As an example, at night I am still demand feeding as per Tizzy’s advice and I’m fairly happy to be finally reaching 3.5 hour or 3 hour cycles. My baby self-settles herself to sleep when I put her down at night after 30 – 40 minute feeds. This is mostly without a peep as she is so milk-drunk she is close to asleep by the time I put her down, give or take a couple of minutes of fussing. But, during the day, particularly in the morning, I find she is wide awake and sometimes it’s really hard to get her to sleep. I’m told I’m lucky that she is already recognising that night time is for sleeping and daytime for being awake. I also consider myself lucky that when she is wide awake in the mornings during the times she should be asleep, that she’s not screaming her lungs out. She lies in her cot, wrapped, burped, with a dry nappy and full tummy, so all the ducks are lined up for sleep. But her eyes are wide and she’s looking around the world happily like she has no intention of ever going to sleep again. When this happens, I am absolutely paranoid that she’ll reach the point of overtiredness which will put the rest of the day, and possibly the night sleep/feed schedule out. So I have been offering parent-intervention of sorts – by relying on either pushing her in the pram to sleep in my living room or out on a long walk, or putting her in the car and driving her to sleep. So far I’ve only done the driving to sleep thing when I’ve actually been going somewhere so it’s not like I’m having to go way out of my way to get her to sleep. But the pram pushing thing has got to the point a few times where she will wake up the second I stop pushing, and so I find myself obsessively keeping her moving for the entire 90 – 120 minute sleep.
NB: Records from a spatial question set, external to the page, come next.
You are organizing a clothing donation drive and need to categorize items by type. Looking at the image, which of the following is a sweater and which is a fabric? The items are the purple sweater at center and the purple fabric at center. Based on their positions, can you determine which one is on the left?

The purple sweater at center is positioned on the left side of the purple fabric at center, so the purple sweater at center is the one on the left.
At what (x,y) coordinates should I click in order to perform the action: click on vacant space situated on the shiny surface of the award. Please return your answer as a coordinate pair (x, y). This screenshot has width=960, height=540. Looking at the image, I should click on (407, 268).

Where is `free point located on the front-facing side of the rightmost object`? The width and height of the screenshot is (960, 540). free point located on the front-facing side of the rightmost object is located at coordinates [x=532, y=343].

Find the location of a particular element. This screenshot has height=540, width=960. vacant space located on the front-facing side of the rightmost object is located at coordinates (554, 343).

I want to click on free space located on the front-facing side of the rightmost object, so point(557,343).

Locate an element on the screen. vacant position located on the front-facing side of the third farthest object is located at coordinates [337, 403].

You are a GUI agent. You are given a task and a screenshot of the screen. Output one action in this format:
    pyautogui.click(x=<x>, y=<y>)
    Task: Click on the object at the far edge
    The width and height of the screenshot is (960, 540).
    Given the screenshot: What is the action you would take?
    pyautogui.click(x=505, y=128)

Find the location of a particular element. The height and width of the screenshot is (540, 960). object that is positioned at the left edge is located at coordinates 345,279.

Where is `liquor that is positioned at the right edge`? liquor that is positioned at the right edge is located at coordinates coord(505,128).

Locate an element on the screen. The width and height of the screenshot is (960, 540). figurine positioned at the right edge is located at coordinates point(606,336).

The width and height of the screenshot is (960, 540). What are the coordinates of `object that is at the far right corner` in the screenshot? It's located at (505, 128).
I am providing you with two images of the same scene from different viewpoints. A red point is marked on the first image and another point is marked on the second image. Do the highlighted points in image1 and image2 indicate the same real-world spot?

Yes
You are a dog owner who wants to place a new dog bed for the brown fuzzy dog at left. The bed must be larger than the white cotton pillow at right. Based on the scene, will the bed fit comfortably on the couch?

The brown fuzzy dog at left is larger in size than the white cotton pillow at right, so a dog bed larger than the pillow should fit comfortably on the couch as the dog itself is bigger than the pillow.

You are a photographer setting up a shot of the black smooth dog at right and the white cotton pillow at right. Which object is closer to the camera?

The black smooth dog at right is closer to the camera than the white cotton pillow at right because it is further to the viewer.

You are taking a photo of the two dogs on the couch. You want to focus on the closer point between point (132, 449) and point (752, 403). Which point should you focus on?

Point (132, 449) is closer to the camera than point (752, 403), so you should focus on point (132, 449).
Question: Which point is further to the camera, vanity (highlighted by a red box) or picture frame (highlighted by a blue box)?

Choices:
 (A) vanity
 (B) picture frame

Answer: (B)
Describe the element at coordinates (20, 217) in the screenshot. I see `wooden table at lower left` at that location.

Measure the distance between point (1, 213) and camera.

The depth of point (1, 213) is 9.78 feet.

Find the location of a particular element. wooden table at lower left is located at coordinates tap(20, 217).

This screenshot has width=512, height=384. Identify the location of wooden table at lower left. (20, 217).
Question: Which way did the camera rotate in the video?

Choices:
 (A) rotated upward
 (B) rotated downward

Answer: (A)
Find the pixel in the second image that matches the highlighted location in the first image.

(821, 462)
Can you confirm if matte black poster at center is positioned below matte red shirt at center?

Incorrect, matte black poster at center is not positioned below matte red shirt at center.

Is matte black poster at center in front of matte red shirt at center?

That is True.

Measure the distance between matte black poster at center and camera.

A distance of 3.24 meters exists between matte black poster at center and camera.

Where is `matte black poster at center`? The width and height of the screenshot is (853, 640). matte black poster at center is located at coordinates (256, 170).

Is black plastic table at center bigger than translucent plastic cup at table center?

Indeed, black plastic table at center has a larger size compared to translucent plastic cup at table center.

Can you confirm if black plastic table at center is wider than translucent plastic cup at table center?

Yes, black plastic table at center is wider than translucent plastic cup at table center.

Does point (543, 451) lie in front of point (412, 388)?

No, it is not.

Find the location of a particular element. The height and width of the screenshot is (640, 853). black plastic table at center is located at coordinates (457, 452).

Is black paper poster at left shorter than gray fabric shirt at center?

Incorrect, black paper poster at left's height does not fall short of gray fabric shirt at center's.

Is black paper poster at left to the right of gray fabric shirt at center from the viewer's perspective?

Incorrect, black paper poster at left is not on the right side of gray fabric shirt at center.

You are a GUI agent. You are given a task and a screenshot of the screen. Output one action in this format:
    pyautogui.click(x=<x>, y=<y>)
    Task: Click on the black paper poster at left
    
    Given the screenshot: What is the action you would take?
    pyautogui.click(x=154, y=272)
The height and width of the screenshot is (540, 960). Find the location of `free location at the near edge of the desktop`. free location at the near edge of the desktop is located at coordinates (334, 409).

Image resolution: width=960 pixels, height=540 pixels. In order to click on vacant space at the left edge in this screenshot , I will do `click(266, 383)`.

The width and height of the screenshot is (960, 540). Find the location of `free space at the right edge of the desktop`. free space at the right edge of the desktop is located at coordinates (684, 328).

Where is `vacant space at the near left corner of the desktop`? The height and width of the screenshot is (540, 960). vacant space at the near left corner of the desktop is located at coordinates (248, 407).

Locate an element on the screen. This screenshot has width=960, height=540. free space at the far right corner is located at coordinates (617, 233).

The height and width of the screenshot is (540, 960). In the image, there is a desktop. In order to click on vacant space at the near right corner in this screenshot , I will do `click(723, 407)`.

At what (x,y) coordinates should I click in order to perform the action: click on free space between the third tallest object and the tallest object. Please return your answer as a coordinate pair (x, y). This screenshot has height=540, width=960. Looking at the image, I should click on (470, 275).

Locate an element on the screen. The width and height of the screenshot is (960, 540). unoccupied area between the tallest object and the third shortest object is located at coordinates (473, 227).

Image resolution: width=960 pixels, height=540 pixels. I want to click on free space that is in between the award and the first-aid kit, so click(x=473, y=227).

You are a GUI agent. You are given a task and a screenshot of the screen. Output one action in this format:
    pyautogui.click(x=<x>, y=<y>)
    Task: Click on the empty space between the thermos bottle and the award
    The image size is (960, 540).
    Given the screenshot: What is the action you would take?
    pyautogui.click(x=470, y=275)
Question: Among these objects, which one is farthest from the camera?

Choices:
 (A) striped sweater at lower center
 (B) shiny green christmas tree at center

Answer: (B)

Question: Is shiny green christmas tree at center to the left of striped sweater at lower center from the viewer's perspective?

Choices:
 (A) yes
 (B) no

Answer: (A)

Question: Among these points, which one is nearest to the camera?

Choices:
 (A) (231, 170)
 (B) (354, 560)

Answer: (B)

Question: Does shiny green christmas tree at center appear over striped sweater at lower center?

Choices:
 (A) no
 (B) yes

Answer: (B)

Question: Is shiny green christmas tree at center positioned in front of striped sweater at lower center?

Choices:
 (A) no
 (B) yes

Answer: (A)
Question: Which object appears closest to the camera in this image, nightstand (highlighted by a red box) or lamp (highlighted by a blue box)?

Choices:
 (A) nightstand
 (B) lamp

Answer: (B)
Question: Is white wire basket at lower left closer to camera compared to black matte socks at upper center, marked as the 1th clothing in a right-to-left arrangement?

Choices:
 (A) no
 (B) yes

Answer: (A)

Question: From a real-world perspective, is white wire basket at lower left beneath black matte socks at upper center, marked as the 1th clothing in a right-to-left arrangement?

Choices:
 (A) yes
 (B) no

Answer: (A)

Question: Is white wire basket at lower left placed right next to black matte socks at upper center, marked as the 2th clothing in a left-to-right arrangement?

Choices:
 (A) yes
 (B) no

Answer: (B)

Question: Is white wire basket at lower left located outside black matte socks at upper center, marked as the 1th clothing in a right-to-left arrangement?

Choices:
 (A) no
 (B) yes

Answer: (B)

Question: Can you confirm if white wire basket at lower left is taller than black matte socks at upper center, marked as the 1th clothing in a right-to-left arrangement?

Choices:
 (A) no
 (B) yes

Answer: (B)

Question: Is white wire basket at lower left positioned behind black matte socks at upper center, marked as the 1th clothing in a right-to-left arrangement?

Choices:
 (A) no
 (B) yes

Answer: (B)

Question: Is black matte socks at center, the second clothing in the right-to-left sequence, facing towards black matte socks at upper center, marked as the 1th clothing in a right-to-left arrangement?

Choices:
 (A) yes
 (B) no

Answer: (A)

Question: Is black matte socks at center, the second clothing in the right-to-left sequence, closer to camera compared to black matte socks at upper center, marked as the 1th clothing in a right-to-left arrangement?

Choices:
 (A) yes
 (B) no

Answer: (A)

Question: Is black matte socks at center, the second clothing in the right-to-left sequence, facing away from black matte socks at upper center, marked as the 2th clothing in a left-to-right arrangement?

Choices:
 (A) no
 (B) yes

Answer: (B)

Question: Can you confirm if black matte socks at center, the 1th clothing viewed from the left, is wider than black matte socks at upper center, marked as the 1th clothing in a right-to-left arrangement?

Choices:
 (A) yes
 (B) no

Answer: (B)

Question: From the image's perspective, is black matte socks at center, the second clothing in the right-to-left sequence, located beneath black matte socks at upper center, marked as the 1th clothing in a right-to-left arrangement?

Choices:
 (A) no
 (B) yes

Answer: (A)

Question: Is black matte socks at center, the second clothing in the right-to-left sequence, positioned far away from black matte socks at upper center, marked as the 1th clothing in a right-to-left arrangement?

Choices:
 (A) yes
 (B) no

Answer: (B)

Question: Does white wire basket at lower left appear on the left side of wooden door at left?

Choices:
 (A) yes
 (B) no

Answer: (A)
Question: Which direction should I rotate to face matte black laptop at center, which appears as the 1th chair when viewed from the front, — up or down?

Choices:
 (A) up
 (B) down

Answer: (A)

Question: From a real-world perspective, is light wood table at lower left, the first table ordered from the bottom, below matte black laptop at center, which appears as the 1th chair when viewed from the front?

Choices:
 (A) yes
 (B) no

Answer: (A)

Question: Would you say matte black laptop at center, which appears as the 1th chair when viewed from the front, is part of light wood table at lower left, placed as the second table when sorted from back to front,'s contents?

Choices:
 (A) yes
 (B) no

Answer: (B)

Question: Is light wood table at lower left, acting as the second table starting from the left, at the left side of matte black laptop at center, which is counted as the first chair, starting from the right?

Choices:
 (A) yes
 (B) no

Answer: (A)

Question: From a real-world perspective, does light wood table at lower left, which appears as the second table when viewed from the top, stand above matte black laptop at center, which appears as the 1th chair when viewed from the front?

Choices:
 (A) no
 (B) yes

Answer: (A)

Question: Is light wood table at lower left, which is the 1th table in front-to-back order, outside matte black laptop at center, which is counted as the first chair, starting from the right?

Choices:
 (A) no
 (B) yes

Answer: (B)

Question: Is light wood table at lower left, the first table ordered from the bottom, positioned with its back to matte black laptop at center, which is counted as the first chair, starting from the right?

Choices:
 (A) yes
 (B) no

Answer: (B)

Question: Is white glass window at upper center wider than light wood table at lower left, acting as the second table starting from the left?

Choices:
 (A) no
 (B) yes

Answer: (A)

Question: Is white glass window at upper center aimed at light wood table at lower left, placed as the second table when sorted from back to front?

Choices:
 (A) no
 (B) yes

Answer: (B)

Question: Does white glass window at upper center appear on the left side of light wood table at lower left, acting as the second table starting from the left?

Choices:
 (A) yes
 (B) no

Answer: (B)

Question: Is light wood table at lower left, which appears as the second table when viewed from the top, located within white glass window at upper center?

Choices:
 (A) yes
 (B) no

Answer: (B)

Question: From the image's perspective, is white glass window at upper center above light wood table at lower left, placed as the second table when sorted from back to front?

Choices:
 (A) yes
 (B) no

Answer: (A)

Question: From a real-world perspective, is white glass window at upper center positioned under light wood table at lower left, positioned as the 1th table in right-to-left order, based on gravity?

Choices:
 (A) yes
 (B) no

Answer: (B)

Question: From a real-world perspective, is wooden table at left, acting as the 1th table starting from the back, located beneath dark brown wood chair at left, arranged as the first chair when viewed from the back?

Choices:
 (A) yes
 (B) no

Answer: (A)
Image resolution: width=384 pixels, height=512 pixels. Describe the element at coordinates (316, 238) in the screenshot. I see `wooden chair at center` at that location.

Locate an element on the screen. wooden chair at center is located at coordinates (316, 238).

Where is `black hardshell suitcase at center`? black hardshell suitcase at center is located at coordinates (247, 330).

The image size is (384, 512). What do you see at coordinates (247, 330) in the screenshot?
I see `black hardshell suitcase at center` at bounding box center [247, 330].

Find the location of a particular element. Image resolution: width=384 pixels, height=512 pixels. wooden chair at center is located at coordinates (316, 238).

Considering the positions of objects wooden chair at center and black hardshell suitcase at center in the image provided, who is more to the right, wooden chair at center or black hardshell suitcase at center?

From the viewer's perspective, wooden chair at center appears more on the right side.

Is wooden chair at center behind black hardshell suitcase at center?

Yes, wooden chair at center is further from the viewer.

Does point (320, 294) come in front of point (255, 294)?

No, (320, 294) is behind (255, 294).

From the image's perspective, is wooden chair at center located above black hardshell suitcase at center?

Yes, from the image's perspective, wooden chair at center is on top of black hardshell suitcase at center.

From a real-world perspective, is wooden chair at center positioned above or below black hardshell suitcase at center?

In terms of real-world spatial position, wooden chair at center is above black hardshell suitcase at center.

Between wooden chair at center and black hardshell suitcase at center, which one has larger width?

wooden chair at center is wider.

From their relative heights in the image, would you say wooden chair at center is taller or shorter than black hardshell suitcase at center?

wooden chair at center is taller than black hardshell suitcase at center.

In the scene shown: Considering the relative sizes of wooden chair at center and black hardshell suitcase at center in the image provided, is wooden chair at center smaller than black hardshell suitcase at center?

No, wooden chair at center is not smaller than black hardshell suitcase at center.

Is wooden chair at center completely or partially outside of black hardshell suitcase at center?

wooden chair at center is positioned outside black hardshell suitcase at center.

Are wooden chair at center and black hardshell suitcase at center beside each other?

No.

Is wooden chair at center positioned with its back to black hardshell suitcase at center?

Great for my fitness, but not great for my sanity or productivity!
The reason I persist with working to get the daytime sleeps happening, is because as I said, I really do understand that overtiredness is a curse that can cause havoc for baby and family. Dr Symon even goes as far as saying overtiredness, if it becomes a prolonged situation for a baby, can affect their development and personality, making it difficult for them to learn skills and turning them into whingy, stressed and unaffectionate babies and toddlers. His controversial sleep-therapy which aims to teach babies with sleep problems how to self-settle by letting them cry for short periods without parent-intervention, is designed to break the overtiredness curse, to make the baby a contented, well-fed, and a well-slept member of the family. However, I would really like to avoid this controlled-crying-like sleep-therapy method as the idea of letting Lottie cry herself to sleep is horrible to say the least. That’s not to say I wouldn’t recommend it if it does help the child to get more sleep in the long run as from what I have read, the emotional damage from prolonged overtiredness is much more problematic than a few nights of crying for the child. Problematic for both baby, and family. So it’s a bit of a catch-22 really, like many situations faced by new parents.
Apparently it’s quite common for some families to get used to their baby being overtired every day and to believe that it’s normal for babies to cry for hours at a time, usually around bedtime in the evenings. This is not a normal I’m willing to accept, and so I will continue to try to find ways to get Lottie to sleep during the day and to stay asleep for long enough to keep her from getting overtired. As I said, this is proving to be a challenge! I’ll keep you updated on how the next couple of weeks pan out.